After spending an all-expenses-paid, three-week trip in the US this summer with children from TAPS, IDFWO’s American counterpart, the 30 Israeli boys and girls were joined again by AJ to share their bar and bat mitzvahs.

“It feels really good to be in Israel because it’s a holy place for Jewish people,” said AJ, now an 8th grader, moments before celebrating with his Israeli friends.

Asked to describe his father, AJ smiled. “He was in the US Army, and he was a really good guy and really smart, and just a really fun person to be around.”

Although devastated by the loss of his father, AJ said spending time with Israeli children who experienced a similar loss had been empowering.

“It feels really great to be around people who know what I’m going through, and are just like me,” he said. “I feel really special to be here.”

AJ’s mom, Traci, said IDFWO, which works directly with TAPS, has been an excellent resource for AJ and her 10-year-old son, Benjamin, to feel understood and accepted.

“From the second we met our host family here, who also lost a father, we immediately knew that they understood the plight that we’ve been through,” she said. “It’s a different country, but similar feeling and emotions.

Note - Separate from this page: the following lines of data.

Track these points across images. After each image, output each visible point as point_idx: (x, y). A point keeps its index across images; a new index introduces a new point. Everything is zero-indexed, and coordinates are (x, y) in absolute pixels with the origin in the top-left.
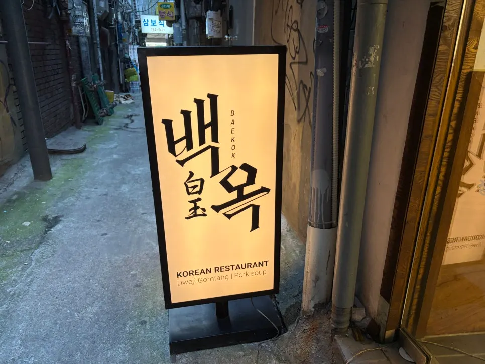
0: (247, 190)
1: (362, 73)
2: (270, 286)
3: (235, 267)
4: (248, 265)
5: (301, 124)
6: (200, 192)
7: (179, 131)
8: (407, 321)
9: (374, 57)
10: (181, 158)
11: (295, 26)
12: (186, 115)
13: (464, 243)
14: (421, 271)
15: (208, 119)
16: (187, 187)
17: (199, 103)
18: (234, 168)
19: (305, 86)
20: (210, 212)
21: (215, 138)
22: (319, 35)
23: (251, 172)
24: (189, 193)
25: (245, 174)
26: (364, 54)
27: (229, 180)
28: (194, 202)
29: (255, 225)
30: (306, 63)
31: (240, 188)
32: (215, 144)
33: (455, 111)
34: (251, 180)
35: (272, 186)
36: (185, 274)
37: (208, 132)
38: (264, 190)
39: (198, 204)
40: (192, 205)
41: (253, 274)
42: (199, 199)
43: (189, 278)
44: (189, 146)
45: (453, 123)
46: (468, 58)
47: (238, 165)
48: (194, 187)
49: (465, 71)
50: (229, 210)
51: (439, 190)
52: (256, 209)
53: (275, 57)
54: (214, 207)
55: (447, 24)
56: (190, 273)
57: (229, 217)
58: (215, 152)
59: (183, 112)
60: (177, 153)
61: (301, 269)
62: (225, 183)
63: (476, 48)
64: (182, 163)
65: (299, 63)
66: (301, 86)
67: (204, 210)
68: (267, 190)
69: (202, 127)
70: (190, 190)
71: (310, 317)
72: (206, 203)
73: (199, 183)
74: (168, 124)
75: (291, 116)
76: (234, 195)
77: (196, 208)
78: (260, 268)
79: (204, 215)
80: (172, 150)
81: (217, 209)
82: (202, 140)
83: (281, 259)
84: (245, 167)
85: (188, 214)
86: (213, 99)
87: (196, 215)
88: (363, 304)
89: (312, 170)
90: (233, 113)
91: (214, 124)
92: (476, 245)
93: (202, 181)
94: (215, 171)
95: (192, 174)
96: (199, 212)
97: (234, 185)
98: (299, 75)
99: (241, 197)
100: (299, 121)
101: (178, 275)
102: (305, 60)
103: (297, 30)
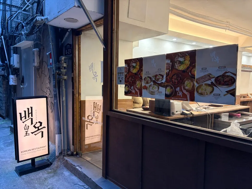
0: (40, 128)
1: (63, 102)
2: (47, 153)
3: (37, 148)
4: (41, 147)
5: (52, 113)
6: (28, 129)
7: (23, 115)
8: (78, 150)
9: (64, 99)
10: (23, 121)
11: (48, 88)
12: (25, 111)
13: (95, 137)
14: (79, 138)
15: (30, 112)
16: (25, 128)
17: (28, 109)
18: (37, 123)
19: (52, 103)
20: (31, 134)
21: (32, 116)
22: (54, 94)
23: (41, 123)
24: (25, 130)
25: (39, 124)
26: (62, 98)
27: (35, 126)
28: (26, 132)
29: (42, 136)
30: (52, 98)
31: (38, 127)
32: (32, 117)
33: (79, 107)
34: (41, 125)
35: (46, 126)
36: (24, 152)
37: (30, 115)
38: (44, 127)
39: (27, 132)
40: (26, 133)
41: (42, 150)
42: (28, 131)
43: (25, 153)
44: (26, 118)
45: (79, 109)
46: (80, 99)
47: (38, 122)
48: (27, 128)
49: (80, 100)
50: (35, 133)
51: (79, 121)
52: (42, 132)
53: (45, 98)
54: (31, 133)
55: (75, 94)
56: (25, 151)
57: (36, 135)
58: (32, 119)
59: (24, 111)
60: (22, 120)
61: (55, 151)
62: (34, 126)
63: (81, 97)
64: (23, 122)
65: (50, 97)
66: (51, 103)
67: (29, 134)
68: (45, 127)
69: (29, 114)
70: (25, 129)
71: (58, 157)
72: (29, 132)
73: (28, 127)
74: (20, 114)
75: (50, 111)
76: (37, 129)
77: (27, 133)
78: (44, 148)
79: (29, 135)
80: (21, 119)
81: (32, 133)
82: (29, 117)
83: (50, 150)
84: (39, 122)
85: (25, 135)
86: (32, 108)
87: (27, 135)
88: (70, 150)
89: (55, 121)
90: (36, 110)
91: (32, 113)
92: (98, 137)
93: (29, 126)
94: (32, 123)
95: (26, 125)
96: (28, 134)
97: (37, 127)
98: (51, 100)
99: (39, 130)
100: (52, 112)
101: (22, 152)
102: (52, 97)
103: (49, 89)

And this is a huge life event that they are doing without their fathers, so it is a very happy occasion, but it is also very hard at the same time.”

“So, it’s nice to be with other children who totally understand,” she continued. “Most people in the US don’t understand the emotions we’re going through.”

Shay and Tomer Efraty, ages 12 and 13, who lost their father, Ehud, 34, a Special Forces paratrooper in Gaza in 2007, are sharing their bar and bat mitzvahs with AJ, and hosting the Voelke’s with their mother, Miri, during their stay in Israel.

“I am having so much fun with all the activities they have for us,” said Shay at the Jerusalem Theater celebration.
“My father was a great man,” she continued. “He was killed when I was only 3, but I miss him. I have a lot of photos and videos of him.”

Shay said IDFWO has been instrumental in helping her feel understood, and to navigate the difficult feelings engendered by her loss.

“It is helpful to know that there are more kids like me, and that I can be with them, and I can talk with them, and I don’t feel different,” Shay said, noting she has made many close friends through the organization’s ongoing activities.
Tomer, who also has participated in several regional and international trips with children from IDFWO, echoed his sister’s sentiments.

“I have a special relationship and connection with them,” he said. “Everybody is the same. They all lost a dad or mom. I feel grateful that [IDFWO] has helped my family and given us fun and visited us.”

As a mother, Miri, who has a third child named Raz, said the organization’s aid has been invaluable.

“This is very important, because when they are in school or with friends, they are the only ones whose father is gone,” she said. “It was a very difficult, life-changing event, so this helps them, because they have other kids like them who they can talk with and share the same feelings and same experiences.”

Miri continued: “They feel free to laugh, they feel free to cry, and to speak about their feelings. They are not different when they are with the other children, and that is very helpful to them, and to me as their mom.
“It’s a great organization, and they’re doing great things for the kids.”